The difference between mist and fog is that one can see through mist, fog patchily obscures roads, houses, oncoming cars. Mist drapes itself over trees, bushes, even Électricité de France‘s appalling pylons, softening the outlines, making the mundane mysterious.
I love walking in our valley when there is mist. It makes the place seem bigger, otherworldly, a setting fit for a novel by the Bronte sisters. The trees behind the horse-fields follow the shape of the hills on which they grow, a gentle curve from side to side with the horse boxes centred in the middle. The trees on the opposite side of the valley have a more ragged outline, certain species stand taller than others. The pines dominate whilst the leafless oaks and chestnuts seem more ephemeral.

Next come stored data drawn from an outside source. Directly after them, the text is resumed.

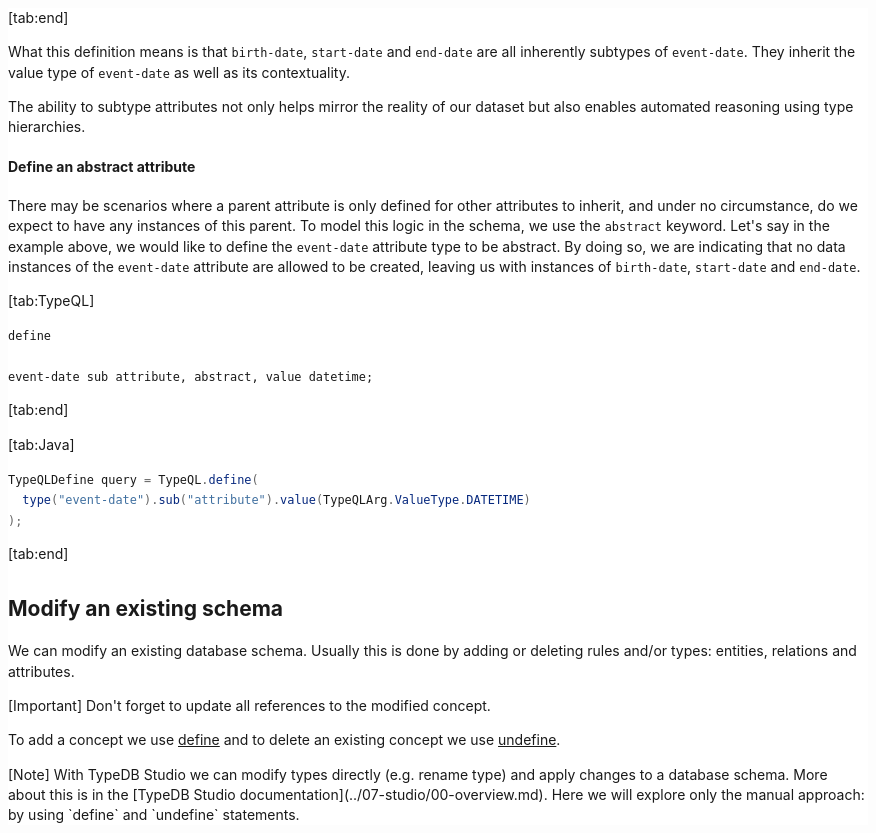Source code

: [tab:end]
</div>

What this definition means is that `birth-date`, `start-date` and `end-date` are all inherently subtypes of `event-date`. They inherit the value type of `event-date` as well as its contextuality.

The ability to subtype attributes not only helps mirror the reality of our dataset but also enables automated reasoning using type hierarchies.

#### Define an abstract attribute
There may be scenarios where a parent attribute is only defined for other attributes to inherit, and under no circumstance, do we expect to have any instances of this parent. To model this logic in the schema, we use the `abstract` keyword. Let's say in the example above, we would like to define the `event-date` attribute type to be abstract. By doing so, we are indicating that no data instances of the `event-date` attribute are allowed to be created, leaving us with instances of `birth-date`, `start-date` and `end-date`.

<div class="tabs dark">

[tab:TypeQL]
```typeql
define

event-date sub attribute, abstract, value datetime;
```
[tab:end]

[tab:Java]
```java
TypeQLDefine query = TypeQL.define(
  type("event-date").sub("attribute").value(TypeQLArg.ValueType.DATETIME)
);
```

[tab:end]
</div>

## Modify an existing schema

We can modify an existing database schema. Usually this is done by adding or deleting rules and/or types: entities, 
relations and attributes. 

<div class="note">
[Important]
Don't forget to update all references to the modified concept.
</div>

To add a concept we use [define](#adding-to-a-schema-with-define) and to delete an existing concept we use 
[undefine](#deleting-from-a-schema-with-undefine).

<div class="note">
[Note]
With TypeDB Studio we can modify types directly (e.g. rename type) and apply changes to a database schema. More 
about this is in the [TypeDB Studio documentation](../07-studio/00-overview.md).
Here we will explore only the manual approach: by using `define` and `undefine` statements.
</div>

Sitting in the kitchen at breakfast time, the Rayburn warm at my back, I look up the drive at the two linden trees either side of the gate. Their majestic outlines seem deliberately created rather than simply natural. Curiously, the softening of the mist makes them seem more solid. I worry less about the branches breaking off, about the need to prune them for stability’s sake.
At ground level, spring life is beginning to break through, worm casts and weeds, also some rosettes of orchid leaves. Up near the right hand linden, the billy-goat orchid has started to show, one plant more advanced than the other. At least I think it will be a billy goat orchid (himantoglossum hircinum) because in that place last year there was a plant that looked, and smelled, a lot like one. As there was the year before. It came up nearly to my knee, was plentifully garnished with flowers and I kept the car windows closed in passing. But you never know with orchids. Sometimes they just give up growing in their habitual places and come up elsewhere.
I blame the sheep who are particularly partial, it seems, to the various pink orchids, starting with the lazy purples of end March that come up under the ash trees. Those they not only eat but also squash by sitting on them. If I knew it, there might be some ovine medicinal reason for this. Until I find out, I will just put it down to pure ovine perversity – like only eating white clover and not daisies.
Meanwhile the cold threatens. I have put emergency heating in the gîtes.
Under the vulnerable pipes and am keeping my fingers crossed. February is often an evil month, cold-wise.